Essener Mediziner: Der Fall ist medizinisch spannend, menschlich hochtragisch

Die Symptome, die Kleinschnitz bisher nur aus dem Lehrbuch kannte, reichen von Lähmungen der Halsmuskulatur über Seh- und Sprachstörungen, Schwäche in Armen und Beinen bis zu Schluck- und Atembeschwerden, die tödlich sein können. „Ein solcher Fall ist medizinisch spannend, aber menschlich hochtragisch.“

Seine 28-jährige Patientin lag viele Wochen auf der Intensivstation, musste beatmet und mit einer Magensonde ernährt werden. Dazu bekommt sie Krankengymnastik, Logopädie, muss auch das Schlucken erst wieder trainieren: „Wir machen einen langsamen Kost-Aufbau, damit nichts in die Lunge läuft“, sagt Kleinschnitz.
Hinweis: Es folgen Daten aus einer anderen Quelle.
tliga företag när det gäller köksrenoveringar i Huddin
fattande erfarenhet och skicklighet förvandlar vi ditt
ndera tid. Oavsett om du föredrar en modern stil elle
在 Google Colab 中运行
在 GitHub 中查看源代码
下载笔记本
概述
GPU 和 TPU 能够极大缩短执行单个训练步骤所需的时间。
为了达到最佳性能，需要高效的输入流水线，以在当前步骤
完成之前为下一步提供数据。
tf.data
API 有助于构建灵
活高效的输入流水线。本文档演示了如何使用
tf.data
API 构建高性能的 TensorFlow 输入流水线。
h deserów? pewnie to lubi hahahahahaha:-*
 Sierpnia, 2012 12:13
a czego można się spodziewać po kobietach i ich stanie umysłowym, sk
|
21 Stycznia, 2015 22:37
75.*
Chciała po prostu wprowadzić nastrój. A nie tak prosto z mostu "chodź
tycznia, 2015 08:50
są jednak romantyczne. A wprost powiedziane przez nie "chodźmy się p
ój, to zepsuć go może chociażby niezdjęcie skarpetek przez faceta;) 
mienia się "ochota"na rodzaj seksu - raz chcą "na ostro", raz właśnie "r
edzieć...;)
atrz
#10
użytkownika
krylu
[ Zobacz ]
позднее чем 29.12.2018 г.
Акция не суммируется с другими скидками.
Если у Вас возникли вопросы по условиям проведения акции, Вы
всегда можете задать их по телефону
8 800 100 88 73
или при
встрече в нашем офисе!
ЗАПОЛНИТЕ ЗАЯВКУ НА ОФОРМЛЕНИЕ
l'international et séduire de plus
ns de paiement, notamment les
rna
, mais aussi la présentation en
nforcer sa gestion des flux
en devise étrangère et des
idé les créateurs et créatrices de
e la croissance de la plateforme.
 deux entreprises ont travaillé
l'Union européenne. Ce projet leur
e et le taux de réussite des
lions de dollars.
Denn das wäre mit dem Risiko einer Lungenentzündung verbunden. Nun nehme sie ab, zu einem hohen Preis. „Ich brauchte wochenlang die Atemmaske, war mehrfach kurz vor der Intubation. Ich habe gedacht, ich sterbe.“

Botulismus: sehr seltene Vergiftung, die tödlich sein kann

Botulismus ist eine heute sehr seltene, lebensbedrohliche Vergiftung durch das Botulinum-Nervengift (Botox). Hierzulande erkranken pro Jahr im Schnitt nur fünf Menschen daran. Meist handelt es sich um Lebensmittelbotulismus: Er entsteht wenn man eingemachte Lebensmittel oder solche aus Konserven isst, die mit Clostridien-Bakterien oder ihren Sporen belastet sind. Die Bakterien produzieren im Körper Botox.

Anfangs treten Übelkeit, Erbrechen, Durchfall auf, zudem Sehstörungen. Es folgen Schluckstörungen und Lähmungserscheinungen, die auf die Atemmuskulatur übergreifen und so zum Tod führen können. In den ersten 48 Stunden kann man ein Anti-Toxin verabreichen.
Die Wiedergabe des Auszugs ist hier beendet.